The Rush Bulb: Lewis Drafts, Clark Abridges
The botanical description of the coastal rush demonstrates the directionality of the copying with particular clarity. Lewis’s account is fuller and more technical, deploying Linnaean vocabulary — "caulis," "radicle," "celindric," "stellate" — and including a passage Clark omits entirely:
a little above the junction of this radicle with the caulis, the latter is surrounded in a whorl with a set of small radicles from 6 to 9 inches long which are obliquely descending.
Clark’s version compresses the same plant into simpler terms, dropping the whorl of secondary radicles and reducing "caulis" to "Stem." Where Lewis specifies "long lineal stellate or radiate & horizontal leaves," Clark trims to "radiate & horizontal leaves." The pattern is consistent across the entry: Lewis supplies the botanical scaffolding; Clark retains the substance but pares the technical apparatus.

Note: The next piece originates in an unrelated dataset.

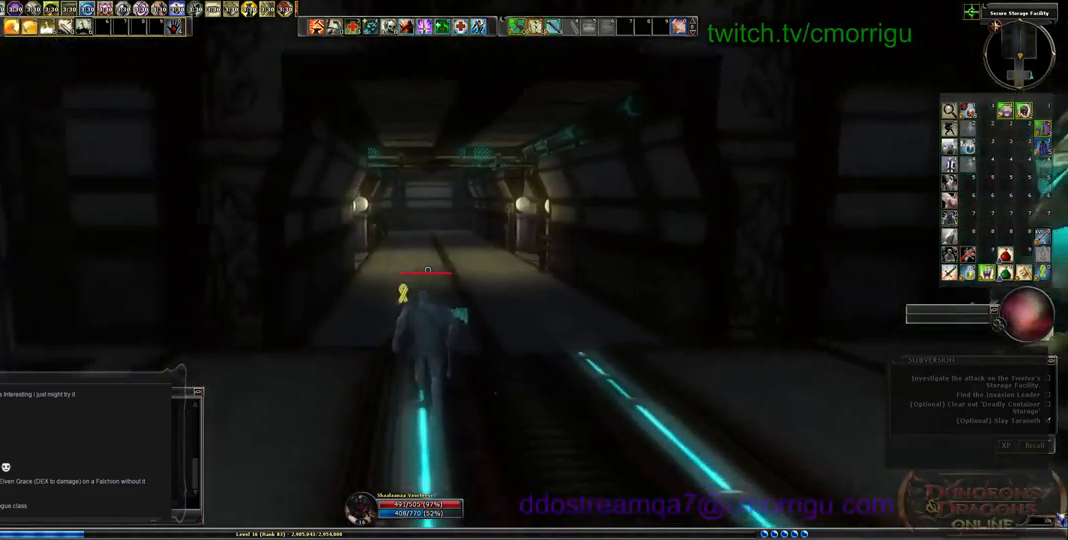
{"keys": ["w"], "events": []}
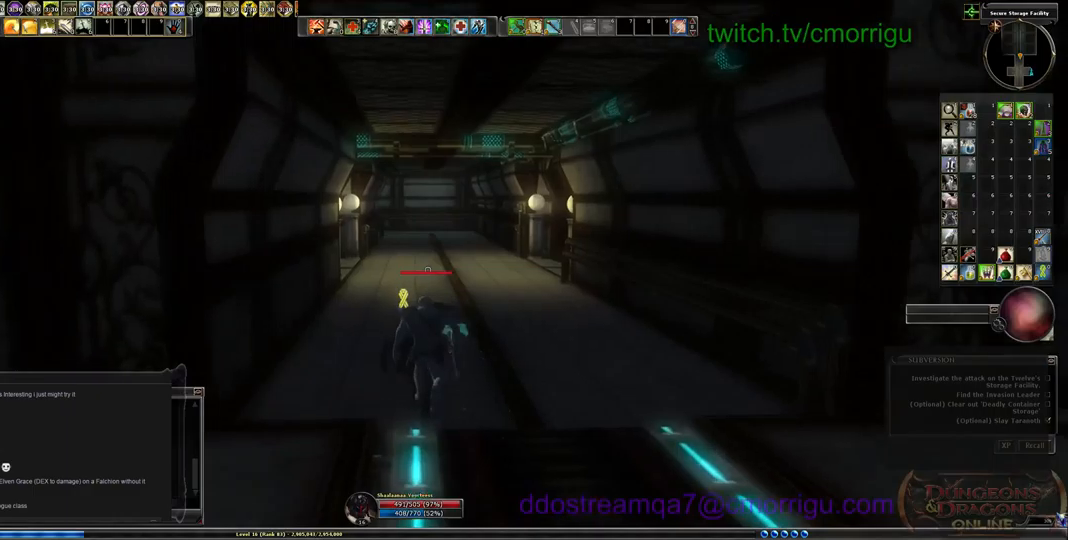
{"keys": ["w"], "events": []}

Clark, however, is not merely a copyist. He alone records a description and rough sketch of the digging implement used by the natives:
The instruments used by the nativs in digging their roots is a Strong Stick of three feet and a half long Sharpened at the lower end and its upper inserted into a part of an Elks or buck’s horn which Serves as a handle
This ethnographic addendum — absent from Lewis’s January 23 entry — suggests Clark was not simply transcribing but extending the record where his own observations or Indigenous informants had supplied additional material. The labeled diagram ("A is the lower part which is a little hooked B is the upper part or handle of Horn") is characteristic of Clark’s more visual, mechanical sensibility.
What the Pattern Reveals
Read together, the three entries map the division of labor at Fort Clatsop. Gass keeps a working day-book centered on garrison events and weather. Lewis composes the natural-history set pieces, drawing on his Philadelphia training. Clark transcribes Lewis’s drafts into his own journal, lightly modifying spelling and occasionally appending material Lewis did not include — here, the elk-horn digging stick. The salt detail and the ash-less pine fire are observed by all three but described by only two; the rush bulb is the property of the officers’ shared scientific project. The day’s small frustrations — no brains for the hides, no ashes for lye — are preserved verbatim across two journals, while the rain that began at four o’clock survives only because Gass bothered to look up.